**Prompt**
After finding the line with "Restaurantstoelen" in the entries below, retype exactly each line from there through the line with "von 8 – 16 Uhr, kein Wochenenddienst", including that final line.

Recorded data section start

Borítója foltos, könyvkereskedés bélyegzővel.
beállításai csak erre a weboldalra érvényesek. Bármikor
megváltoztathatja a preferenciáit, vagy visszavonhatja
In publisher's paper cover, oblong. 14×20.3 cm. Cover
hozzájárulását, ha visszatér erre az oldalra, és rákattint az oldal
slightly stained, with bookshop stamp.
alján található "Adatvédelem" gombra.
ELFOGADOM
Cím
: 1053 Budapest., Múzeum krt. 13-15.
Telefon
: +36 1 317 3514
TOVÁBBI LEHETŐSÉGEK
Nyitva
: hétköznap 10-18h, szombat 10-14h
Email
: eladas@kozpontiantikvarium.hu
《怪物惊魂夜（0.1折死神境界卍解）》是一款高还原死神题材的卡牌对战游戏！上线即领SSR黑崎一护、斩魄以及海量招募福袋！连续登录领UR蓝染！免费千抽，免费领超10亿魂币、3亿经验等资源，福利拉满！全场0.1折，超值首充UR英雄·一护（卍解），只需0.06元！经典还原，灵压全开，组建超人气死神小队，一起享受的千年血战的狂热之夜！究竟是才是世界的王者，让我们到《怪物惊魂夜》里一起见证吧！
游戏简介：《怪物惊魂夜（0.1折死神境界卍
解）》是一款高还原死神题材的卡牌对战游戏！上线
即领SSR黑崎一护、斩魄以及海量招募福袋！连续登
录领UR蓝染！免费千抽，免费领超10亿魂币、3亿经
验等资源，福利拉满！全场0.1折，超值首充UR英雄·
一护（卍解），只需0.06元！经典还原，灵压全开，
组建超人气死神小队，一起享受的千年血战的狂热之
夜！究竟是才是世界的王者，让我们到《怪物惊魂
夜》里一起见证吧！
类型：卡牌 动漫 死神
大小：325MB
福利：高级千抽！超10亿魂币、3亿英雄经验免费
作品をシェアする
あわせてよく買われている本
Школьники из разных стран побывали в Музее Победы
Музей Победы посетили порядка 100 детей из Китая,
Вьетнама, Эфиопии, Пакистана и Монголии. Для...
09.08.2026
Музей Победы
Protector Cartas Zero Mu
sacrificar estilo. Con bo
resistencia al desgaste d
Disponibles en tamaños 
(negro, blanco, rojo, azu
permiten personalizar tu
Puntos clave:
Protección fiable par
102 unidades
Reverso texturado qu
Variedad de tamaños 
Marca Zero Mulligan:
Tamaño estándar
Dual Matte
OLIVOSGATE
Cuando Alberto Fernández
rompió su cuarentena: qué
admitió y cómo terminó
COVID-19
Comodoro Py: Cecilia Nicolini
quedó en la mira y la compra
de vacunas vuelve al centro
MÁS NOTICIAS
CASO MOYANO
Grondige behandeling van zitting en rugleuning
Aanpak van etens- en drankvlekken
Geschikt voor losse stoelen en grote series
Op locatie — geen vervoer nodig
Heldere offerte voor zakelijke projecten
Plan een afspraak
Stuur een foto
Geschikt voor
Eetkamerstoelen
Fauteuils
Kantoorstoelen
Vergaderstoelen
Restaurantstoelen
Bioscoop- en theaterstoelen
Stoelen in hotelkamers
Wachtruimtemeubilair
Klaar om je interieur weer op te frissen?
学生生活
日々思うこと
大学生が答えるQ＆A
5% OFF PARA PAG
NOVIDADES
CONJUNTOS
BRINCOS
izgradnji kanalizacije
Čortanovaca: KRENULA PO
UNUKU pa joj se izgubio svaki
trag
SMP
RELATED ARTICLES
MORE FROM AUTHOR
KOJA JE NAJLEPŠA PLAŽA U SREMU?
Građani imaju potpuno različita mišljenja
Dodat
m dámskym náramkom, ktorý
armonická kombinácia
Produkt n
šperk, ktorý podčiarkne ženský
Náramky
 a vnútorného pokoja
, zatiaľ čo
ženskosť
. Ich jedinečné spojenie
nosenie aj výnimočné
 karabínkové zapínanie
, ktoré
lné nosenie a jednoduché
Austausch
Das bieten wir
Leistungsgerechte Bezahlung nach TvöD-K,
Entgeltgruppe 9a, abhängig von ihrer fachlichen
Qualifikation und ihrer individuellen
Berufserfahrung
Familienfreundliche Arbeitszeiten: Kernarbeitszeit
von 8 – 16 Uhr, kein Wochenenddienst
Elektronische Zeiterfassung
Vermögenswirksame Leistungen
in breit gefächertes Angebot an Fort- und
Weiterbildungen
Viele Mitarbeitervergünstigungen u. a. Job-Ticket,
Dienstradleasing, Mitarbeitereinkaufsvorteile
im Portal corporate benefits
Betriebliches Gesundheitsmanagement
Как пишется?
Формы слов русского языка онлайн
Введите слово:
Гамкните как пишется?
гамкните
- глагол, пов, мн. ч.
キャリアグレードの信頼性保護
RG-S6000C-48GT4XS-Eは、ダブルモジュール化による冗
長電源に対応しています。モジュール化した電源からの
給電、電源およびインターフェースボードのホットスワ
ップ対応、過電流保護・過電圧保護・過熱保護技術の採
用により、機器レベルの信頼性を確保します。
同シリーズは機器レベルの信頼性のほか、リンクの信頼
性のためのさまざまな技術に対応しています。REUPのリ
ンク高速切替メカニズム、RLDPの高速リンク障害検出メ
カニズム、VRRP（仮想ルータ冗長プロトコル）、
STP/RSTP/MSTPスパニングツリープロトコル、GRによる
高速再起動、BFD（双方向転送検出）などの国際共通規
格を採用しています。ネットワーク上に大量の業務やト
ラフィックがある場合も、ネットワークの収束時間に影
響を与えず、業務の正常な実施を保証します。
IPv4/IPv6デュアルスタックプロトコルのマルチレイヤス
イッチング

Recorded data section end

**Output of the task**
Restaurantstoelen
Bioscoop- en theaterstoelen
Stoelen in hotelkamers
Wachtruimtemeubilair
Klaar om je interieur weer op te frissen?
学生生活
日々思うこと
大学生が答えるQ＆A
5% OFF PARA PAG
NOVIDADES
CONJUNTOS
BRINCOS
izgradnji kanalizacije
Čortanovaca: KRENULA PO
UNUKU pa joj se izgubio svaki
trag
SMP
RELATED ARTICLES
MORE FROM AUTHOR
KOJA JE NAJLEPŠA PLAŽA U SREMU?
Građani imaju potpuno različita mišljenja
Dodat
m dámskym náramkom, ktorý
armonická kombinácia
Produkt n
šperk, ktorý podčiarkne ženský
Náramky
 a vnútorného pokoja
, zatiaľ čo
ženskosť
. Ich jedinečné spojenie
nosenie aj výnimočné
 karabínkové zapínanie
, ktoré
lné nosenie a jednoduché
Austausch
Das bieten wir
Leistungsgerechte Bezahlung nach TvöD-K,
Entgeltgruppe 9a, abhängig von ihrer fachlichen
Qualifikation und ihrer individuellen
Berufserfahrung
Familienfreundliche Arbeitszeiten: Kernarbeitszeit
von 8 – 16 Uhr, kein Wochenenddienst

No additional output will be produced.